Britain’s High Court on Monday rejected a bid by a former Iraqi general to file a case against former prime minister Tony Blair for a “crime of aggression” in joining the 2003 U.S.-led invasion of Iraq.
Lawyers for former Iraqi army chief of staff, Abdul Rabbat, wanted to sue Mr. Blair and his foreign minister and attorney general at the time.
Britain’s House of Lords, the unelected upper house of parliament, ruled in 2006 that English law has no “crime of aggression” despite its existence in international law.
The High Court rejected Mr. Rabbat’s petition for a judicial review of a lower court’s decision last year.
It said there was no prospect of Britain’s highest court, the Supreme Court, ruling that the earlier decision “was wrong or the reasoning no longer applicable.”

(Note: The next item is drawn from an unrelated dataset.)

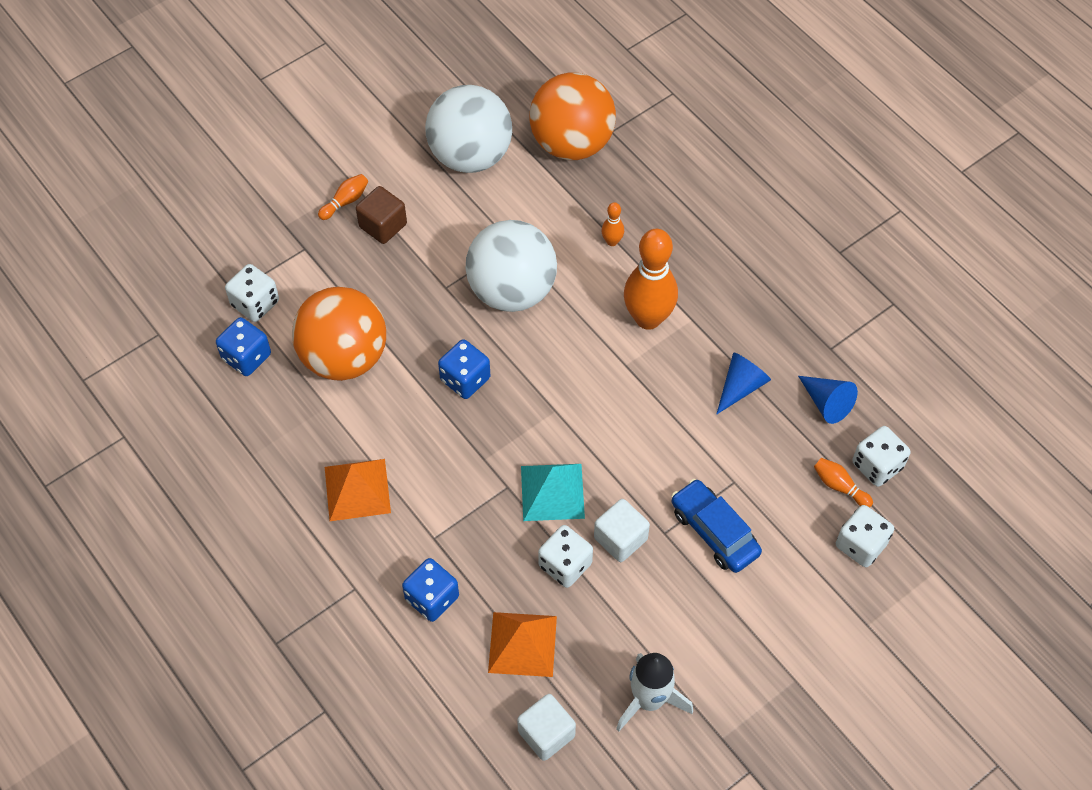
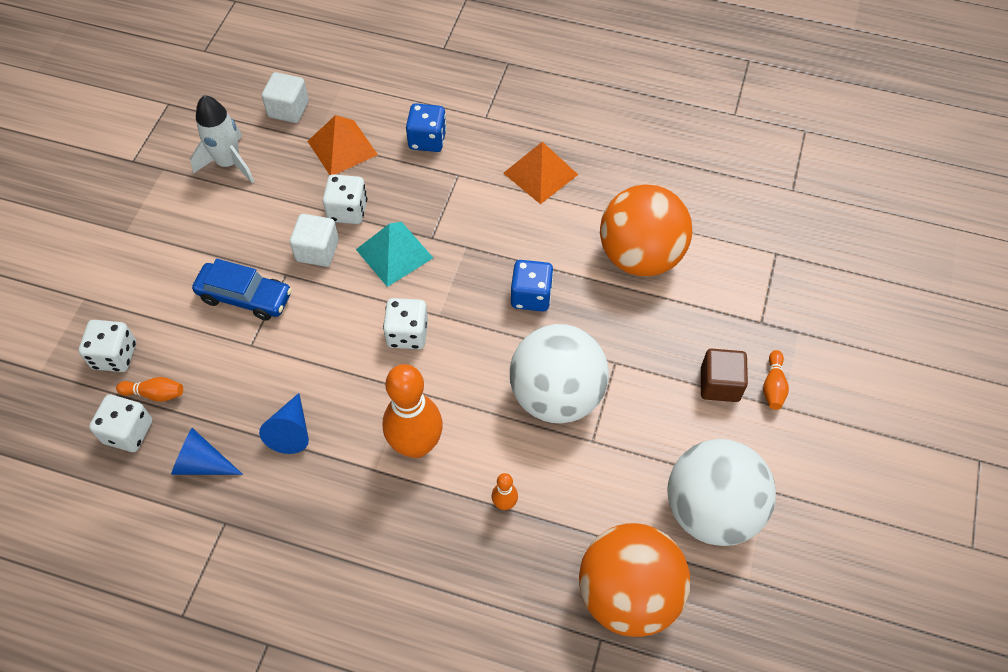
camera: 145 degrees right, 0 degrees up
(246, 357) = (712, 212): blue dice -> none
(255, 303) = (749, 254): white dice -> white dice (407, 334)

“Having formed the view that there is no prospect of the Supreme Court overturning the decision [by the lower court], it is our duty to refuse permission to bring the proceedings for judicial review,” it said.
Lawyers for Mr. Rabbat had argued that in 2016 publication of the Chilcot Inquiry into the Iraq war had given new grounds to prosecute Blair.
The inquiry concluded that Blair’s government had decided to invade Iraq before exhausting peaceful options, used intelligence presented with a “certainty that was not justified,” and undermined the authority of the United Nations.
Following its publication, Blair admitted “mistakes in planning and process” but said he would take the same decision again.